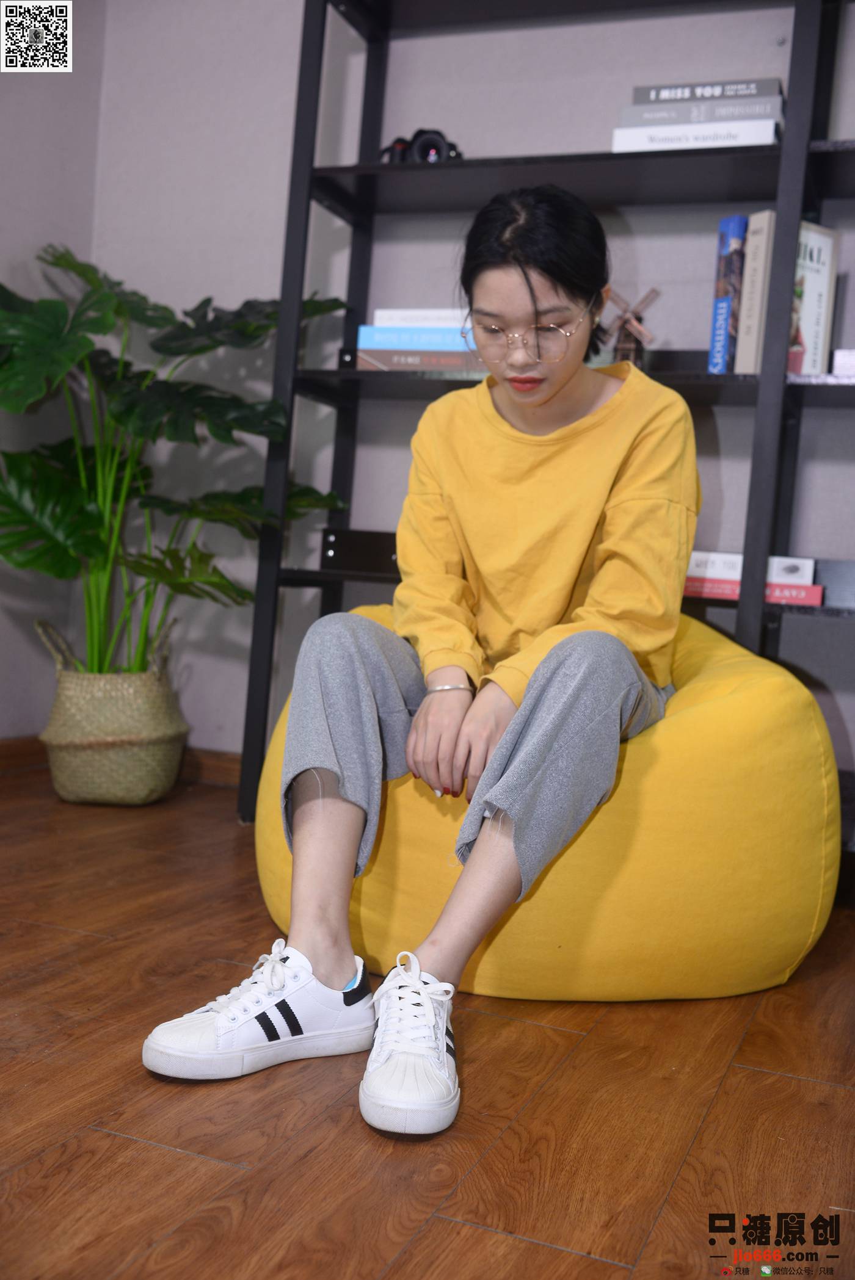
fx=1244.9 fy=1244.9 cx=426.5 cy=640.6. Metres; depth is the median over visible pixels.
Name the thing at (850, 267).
back wall
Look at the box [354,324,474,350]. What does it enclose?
blue book
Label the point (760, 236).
book
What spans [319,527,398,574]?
black box
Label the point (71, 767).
woven basket
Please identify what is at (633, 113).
book
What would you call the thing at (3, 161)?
left wall
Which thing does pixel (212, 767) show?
baseboard
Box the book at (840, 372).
[830,349,854,376]
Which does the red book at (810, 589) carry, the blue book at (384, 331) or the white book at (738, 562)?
the white book at (738, 562)
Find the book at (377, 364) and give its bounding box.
[355,347,488,371]
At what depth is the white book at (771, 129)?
2.43 m
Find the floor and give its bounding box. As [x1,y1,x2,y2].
[0,761,854,1279]
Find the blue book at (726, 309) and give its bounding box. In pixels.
[708,216,747,372]
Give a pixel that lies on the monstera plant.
(101, 547)
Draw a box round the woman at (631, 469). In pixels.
[136,189,696,1140]
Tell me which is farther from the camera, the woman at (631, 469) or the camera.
the camera
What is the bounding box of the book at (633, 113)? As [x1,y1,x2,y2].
[620,92,782,125]
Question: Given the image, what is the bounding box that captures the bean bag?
[256,603,838,1004]
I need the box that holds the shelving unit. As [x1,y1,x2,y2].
[238,0,854,833]
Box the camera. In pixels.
[380,128,462,163]
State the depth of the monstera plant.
2.86 m
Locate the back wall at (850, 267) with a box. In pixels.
[84,0,854,788]
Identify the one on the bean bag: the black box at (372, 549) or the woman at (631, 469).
the woman at (631, 469)
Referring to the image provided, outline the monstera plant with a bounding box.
[0,244,360,675]
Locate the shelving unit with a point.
(334, 169)
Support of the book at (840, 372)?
on the shelving unit
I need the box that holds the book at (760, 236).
[734,208,775,371]
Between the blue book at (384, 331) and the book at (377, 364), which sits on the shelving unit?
the book at (377, 364)
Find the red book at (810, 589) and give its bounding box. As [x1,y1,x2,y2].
[683,576,823,604]
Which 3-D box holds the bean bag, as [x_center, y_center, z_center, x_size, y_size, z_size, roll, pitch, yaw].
[0.215,0.228,2.182,0.987,0.568,0.930,5,4,21]
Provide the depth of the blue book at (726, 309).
2.51 m
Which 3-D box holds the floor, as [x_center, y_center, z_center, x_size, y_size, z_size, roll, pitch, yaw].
[-0.439,0.615,0.531,4.081,0.101,5.131,5,4,21]
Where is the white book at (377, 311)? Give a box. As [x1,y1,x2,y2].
[371,308,471,327]
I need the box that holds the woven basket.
[35,617,189,805]
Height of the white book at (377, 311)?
0.037 m
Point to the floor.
(180, 1163)
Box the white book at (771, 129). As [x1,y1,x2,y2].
[609,117,778,151]
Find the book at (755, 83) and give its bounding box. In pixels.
[628,78,780,103]
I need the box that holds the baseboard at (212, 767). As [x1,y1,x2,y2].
[0,734,246,787]
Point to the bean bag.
(728, 705)
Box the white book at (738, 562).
[684,551,815,583]
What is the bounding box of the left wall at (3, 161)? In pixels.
[0,0,108,744]
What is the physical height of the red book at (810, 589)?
0.036 m
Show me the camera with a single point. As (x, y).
(437, 149)
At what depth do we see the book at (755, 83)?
2.49 m

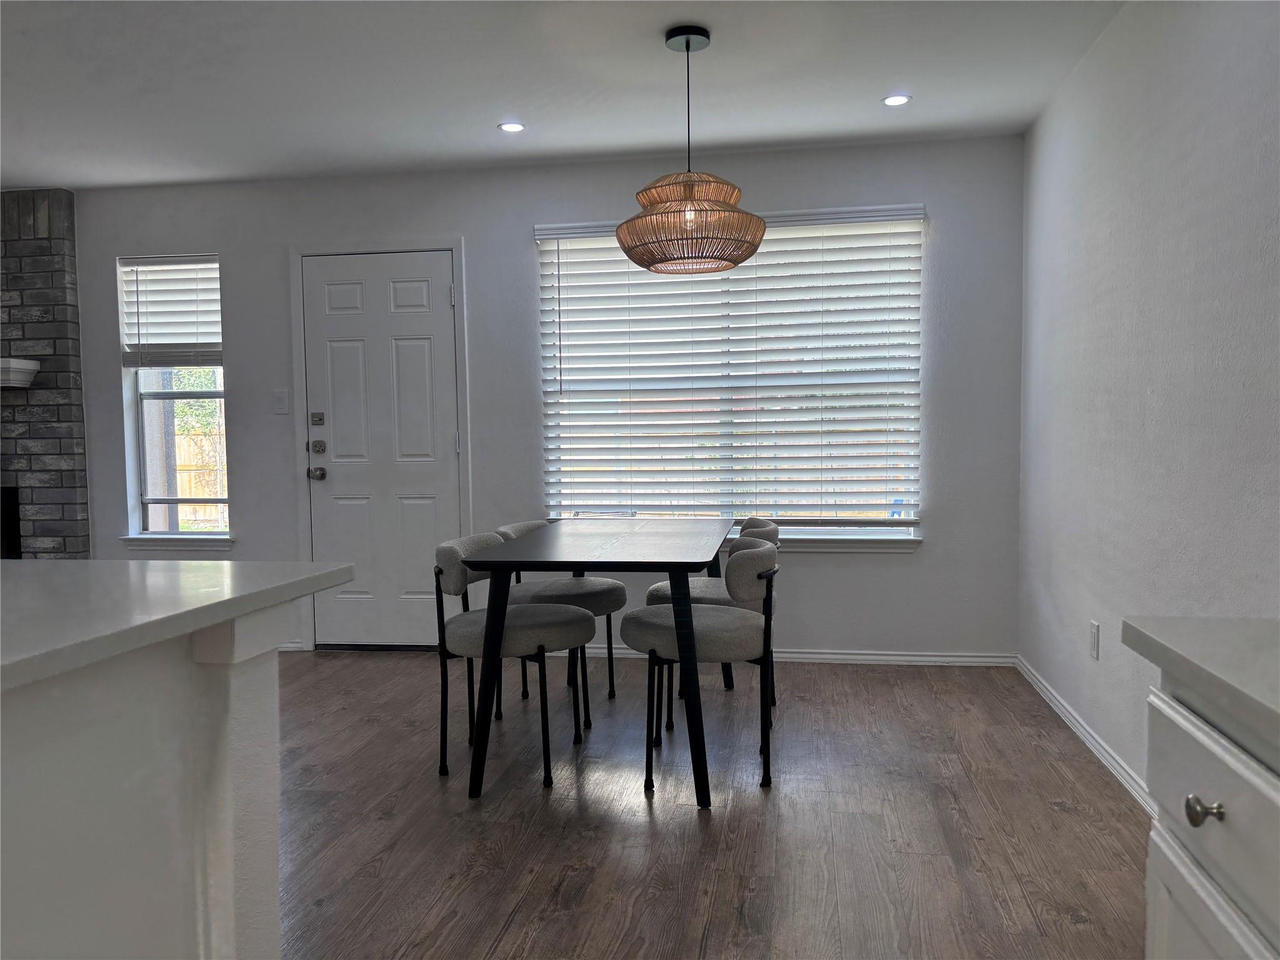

#####

◆ **Exercise aim**
All of the entries must be reproduced exactly, with no pictures kept.

◆ **Final answer**
fx=1244.9 fy=1244.9 cx=426.5 cy=640.6. Metres; depth is the median over visible pixels.
Name the thing at (850, 267).
back wall
Look at the box [354,324,474,350]. What does it enclose?
blue book
Label the point (760, 236).
book
What spans [319,527,398,574]?
black box
Label the point (71, 767).
woven basket
Please identify what is at (633, 113).
book
What would you call the thing at (3, 161)?
left wall
Which thing does pixel (212, 767) show?
baseboard
Box the book at (840, 372).
[830,349,854,376]
Which does the red book at (810, 589) carry, the blue book at (384, 331) or the white book at (738, 562)?
the white book at (738, 562)
Find the book at (377, 364) and give its bounding box.
[355,347,488,371]
At what depth is the white book at (771, 129)?
2.43 m
Find the floor and give its bounding box. As [x1,y1,x2,y2].
[0,761,854,1279]
Find the blue book at (726, 309) and give its bounding box. In pixels.
[708,216,747,372]
Give a pixel that lies on the monstera plant.
(101, 547)
Draw a box round the woman at (631, 469). In pixels.
[136,189,696,1140]
Tell me which is farther from the camera, the woman at (631, 469) or the camera.
the camera
What is the bounding box of the book at (633, 113)? As [x1,y1,x2,y2].
[620,92,782,125]
Question: Given the image, what is the bounding box that captures the bean bag?
[256,603,838,1004]
I need the box that holds the shelving unit. As [x1,y1,x2,y2].
[238,0,854,833]
Box the camera. In pixels.
[380,128,462,163]
State the depth of the monstera plant.
2.86 m
Locate the back wall at (850, 267) with a box. In pixels.
[84,0,854,788]
Identify the one on the bean bag: the black box at (372, 549) or the woman at (631, 469).
the woman at (631, 469)
Referring to the image provided, outline the monstera plant with a bounding box.
[0,244,360,675]
Locate the shelving unit with a point.
(334, 169)
Support of the book at (840, 372)?
on the shelving unit
I need the box that holds the book at (760, 236).
[734,208,775,371]
Between the blue book at (384, 331) and the book at (377, 364), which sits on the shelving unit?
the book at (377, 364)
Find the red book at (810, 589) and give its bounding box. As [x1,y1,x2,y2].
[683,576,823,604]
Which 3-D box holds the bean bag, as [x_center, y_center, z_center, x_size, y_size, z_size, roll, pitch, yaw].
[0.215,0.228,2.182,0.987,0.568,0.930,5,4,21]
Provide the depth of the blue book at (726, 309).
2.51 m
Which 3-D box holds the floor, as [x_center, y_center, z_center, x_size, y_size, z_size, roll, pitch, yaw].
[-0.439,0.615,0.531,4.081,0.101,5.131,5,4,21]
Where is the white book at (377, 311)? Give a box. As [x1,y1,x2,y2].
[371,308,471,327]
I need the box that holds the woven basket.
[35,617,189,805]
Height of the white book at (377, 311)?
0.037 m
Point to the floor.
(180, 1163)
Box the white book at (771, 129). As [x1,y1,x2,y2].
[609,117,778,151]
Find the book at (755, 83) and give its bounding box. In pixels.
[628,78,780,103]
I need the box that holds the baseboard at (212, 767). As [x1,y1,x2,y2].
[0,734,246,787]
Point to the bean bag.
(728, 705)
Box the white book at (738, 562).
[684,551,815,583]
What is the bounding box of the left wall at (3, 161)? In pixels.
[0,0,108,744]
What is the physical height of the red book at (810, 589)?
0.036 m
Show me the camera with a single point. As (x, y).
(437, 149)
At what depth do we see the book at (755, 83)?
2.49 m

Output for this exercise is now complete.